The Oracle deal was reviewed Tuesday by the Committee on Foreign Investment in the U.S., which weighs business transactions with foreign entities for security concerns. The panel didn't immediately make a recommendation.

Asked about the status of the deal Wednesday, White House chief of staff Mark Meadows said the Trump administration would look to make sure national-security interests are protected.

"We're going to continue to review and make sure the interest of the American people," he said.

Another administration official said "there's a lot of analysis going on" over the particulars of the deal, with security of consumer data on the app and corporate control the key issues, and that top-level administration officials had not yet met on the issue as of Wednesday afternoon.

"Security is absolutely crucial," the official said. "That is the No. 1 thing, and probably the second is executive control, board control, ownership control."

In comments last month, Mr.
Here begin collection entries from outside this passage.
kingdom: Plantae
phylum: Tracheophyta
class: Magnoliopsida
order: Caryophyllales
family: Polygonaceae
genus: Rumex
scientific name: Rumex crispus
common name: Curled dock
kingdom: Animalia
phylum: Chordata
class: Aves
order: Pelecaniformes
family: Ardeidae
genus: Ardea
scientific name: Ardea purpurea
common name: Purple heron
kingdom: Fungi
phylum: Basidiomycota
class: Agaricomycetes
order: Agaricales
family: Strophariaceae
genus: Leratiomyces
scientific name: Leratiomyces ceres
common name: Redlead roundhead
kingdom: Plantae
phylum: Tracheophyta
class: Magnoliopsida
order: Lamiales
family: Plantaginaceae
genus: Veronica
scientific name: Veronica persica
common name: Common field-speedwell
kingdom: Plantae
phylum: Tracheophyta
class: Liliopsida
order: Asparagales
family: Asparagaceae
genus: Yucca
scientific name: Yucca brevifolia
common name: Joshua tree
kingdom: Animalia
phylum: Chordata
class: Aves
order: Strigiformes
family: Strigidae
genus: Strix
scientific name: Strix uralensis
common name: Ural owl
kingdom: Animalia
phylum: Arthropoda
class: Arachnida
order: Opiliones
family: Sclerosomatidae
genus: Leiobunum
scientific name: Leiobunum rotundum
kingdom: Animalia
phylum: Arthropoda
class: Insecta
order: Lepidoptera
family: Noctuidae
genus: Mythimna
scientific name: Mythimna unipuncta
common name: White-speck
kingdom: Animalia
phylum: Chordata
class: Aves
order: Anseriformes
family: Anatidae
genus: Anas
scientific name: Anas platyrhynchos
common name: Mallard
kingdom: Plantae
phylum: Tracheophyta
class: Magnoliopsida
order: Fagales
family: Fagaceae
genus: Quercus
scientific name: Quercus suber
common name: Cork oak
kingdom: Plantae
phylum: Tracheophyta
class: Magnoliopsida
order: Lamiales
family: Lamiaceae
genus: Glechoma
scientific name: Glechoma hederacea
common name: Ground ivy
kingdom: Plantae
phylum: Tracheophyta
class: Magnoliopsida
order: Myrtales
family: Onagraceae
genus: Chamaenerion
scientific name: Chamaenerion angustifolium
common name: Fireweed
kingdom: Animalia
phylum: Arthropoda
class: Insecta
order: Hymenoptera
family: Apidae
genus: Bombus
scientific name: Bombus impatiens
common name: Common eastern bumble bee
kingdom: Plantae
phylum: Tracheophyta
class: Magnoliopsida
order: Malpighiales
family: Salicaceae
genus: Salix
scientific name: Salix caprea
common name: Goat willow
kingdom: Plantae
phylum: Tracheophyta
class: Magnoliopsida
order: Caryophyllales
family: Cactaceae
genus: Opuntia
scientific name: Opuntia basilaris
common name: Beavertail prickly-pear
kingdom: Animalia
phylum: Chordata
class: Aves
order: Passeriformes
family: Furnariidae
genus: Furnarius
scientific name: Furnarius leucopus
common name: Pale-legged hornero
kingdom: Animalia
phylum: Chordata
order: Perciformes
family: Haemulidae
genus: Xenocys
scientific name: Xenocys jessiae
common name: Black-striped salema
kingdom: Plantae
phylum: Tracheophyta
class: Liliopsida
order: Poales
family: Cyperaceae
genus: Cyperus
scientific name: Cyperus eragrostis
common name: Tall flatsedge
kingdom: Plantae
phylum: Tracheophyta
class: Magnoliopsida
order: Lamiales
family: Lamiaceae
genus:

Trump said he also expected the U.S. government to receive money as part of the deal. The official said that demand could be satisfied through the creation of a new TikTok-Oracle venture that would create "a lot of jobs and taxes."

The administration is also moving quickly, the official said, given a deadline Sunday in which TikTok could be banned if a deal isn't reached.

"The clock is ticking," the official said. "The president is very interested in this, so are a lot of other people."

In an August executive order, the White House effectively gave ByteDance a 45-day deadline to sell or restructure its U.S. TikTok operations or face a ban. The administration contends that the app poses a security threat because the data TikTok collects from U.S. consumers could be shared with the Chinese government. TikTok has said it would never hand over such data.

Other lawmakers have raised questions about national-security risks that arise from the Chinese government's access to Americans' personal data.

Earlier this week, Sen. Josh Hawley (R., Mo.) wrote Treasury Secretary Steven Mnuchin asking that he reject any Oracle-ByteDance collaboration. Treasury officials oversee the Committee on Foreign Investment in the U.S., a panel of national-security experts from Defense, State, Commerce and other departments that investigate business deals involving foreign money for risk.

"An ongoing 'partnership' that allows for anything other than the full emancipation of the TikTok software from potential Chinese Communist Party control is completely unacceptable," Mr. Hawley said in a letter on Monday.